HOW TO TAKE CUTTINGS FROM LAVENDER
Propagating lavender from cuttings is surprisingly easy so long as you take them at the right time of year. Luckily you can get two bites of the cherry regarding this as you can take lavender cuttings either in the spring - just before the plant comes into flower, or in the autumn around august time.
Because Lavender has been propagated by cuttings for thousands of years you should be reasonably successful even if you have the minimum of experience. Begin with 3 inch terracotta pots, fill with a good quality compost such as John Innes 'Seed and Cutting' or you can make your own by mix approximately 3 parts peat moss with 1 part horticultural grit or vermiculite. The most important thing here is that the compost is well drained. Dampen the mixture then poke a small hole about 1 to 1½ inches deep into the soil into which you will plant your 'freshly -cut' cuttings.
How to take a lavender cutting
Water your new plant thoroughly after planting.
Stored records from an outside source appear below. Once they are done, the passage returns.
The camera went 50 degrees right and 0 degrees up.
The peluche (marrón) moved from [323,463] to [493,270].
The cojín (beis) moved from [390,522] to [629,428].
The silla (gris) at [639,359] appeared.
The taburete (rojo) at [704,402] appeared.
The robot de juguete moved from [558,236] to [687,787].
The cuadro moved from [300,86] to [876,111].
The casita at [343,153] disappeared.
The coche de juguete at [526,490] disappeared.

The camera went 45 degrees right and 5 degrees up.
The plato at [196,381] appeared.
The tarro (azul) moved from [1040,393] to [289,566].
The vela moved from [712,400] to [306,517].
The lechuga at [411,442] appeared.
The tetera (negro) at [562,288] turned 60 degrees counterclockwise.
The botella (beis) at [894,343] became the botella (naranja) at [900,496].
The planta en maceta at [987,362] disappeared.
For the first couple of weeks keep the soil damp, but then water less frequently. At this point water when the soil begins to get dry, but before the plant displays any distress. Too much water will kill your new lavender plant. When attempting to propagate lavender, this is the most common mistake.
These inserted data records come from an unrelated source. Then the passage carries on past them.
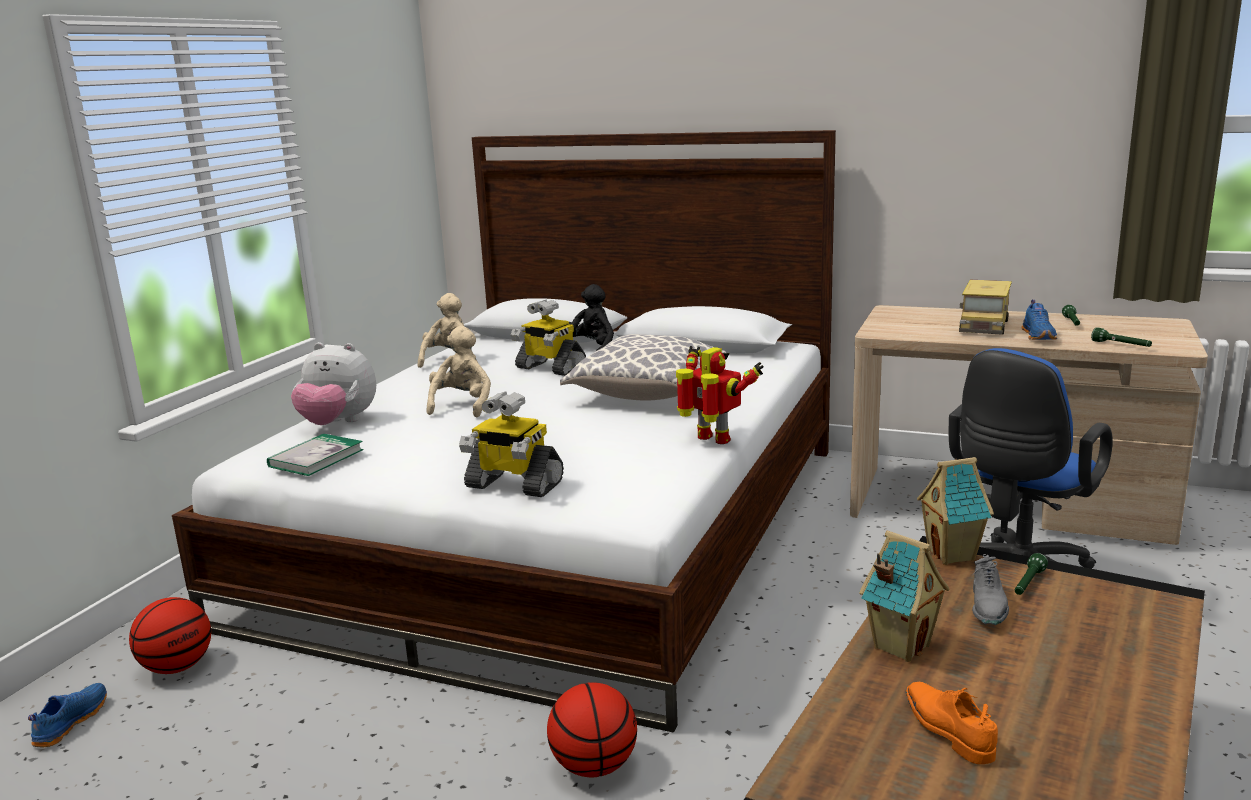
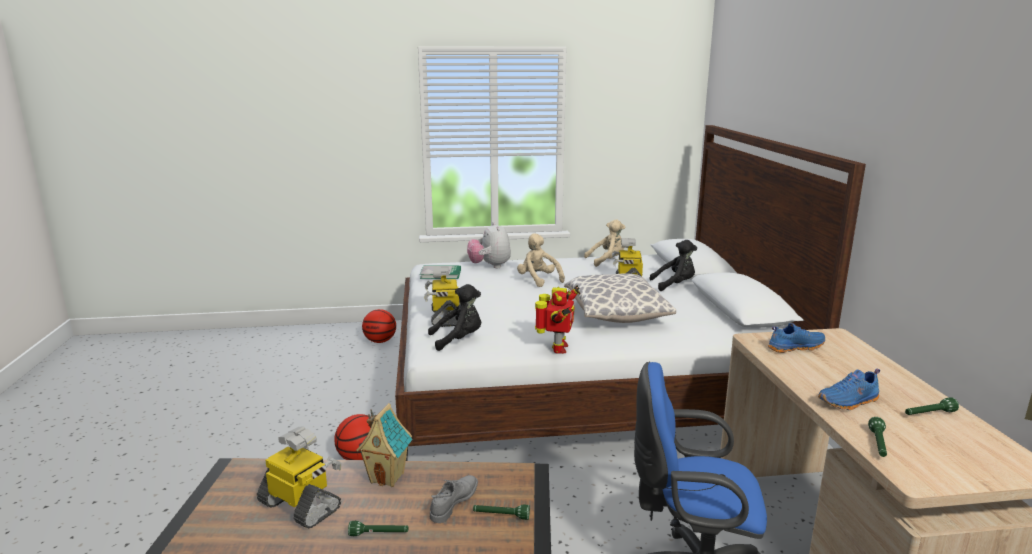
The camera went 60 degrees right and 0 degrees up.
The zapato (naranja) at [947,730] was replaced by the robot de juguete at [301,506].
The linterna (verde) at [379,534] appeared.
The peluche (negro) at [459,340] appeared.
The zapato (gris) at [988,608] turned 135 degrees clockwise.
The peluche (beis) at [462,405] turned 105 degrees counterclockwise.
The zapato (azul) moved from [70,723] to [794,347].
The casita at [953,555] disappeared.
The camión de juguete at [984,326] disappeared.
After about 6 weeks you can move your new lavender plant to a larger pot or into the ground. If planting lavender in the ground, dig the hole about 1 ft wide and about 8 inches (20 cm) deep. Prepare the soil by mixing sand, peat moss or compost, and your native soil. It's most important that the soil drain very well. Fill the hole far enough with your soil mixture that the plant will be at the proper level when the hole is filled the rest of the way. Before filling add a teaspoon full of bone meal or another slow release fertilizer. After removing the plant from the small pot, pour a small amount of root stimulator on the roots, then cover with soil.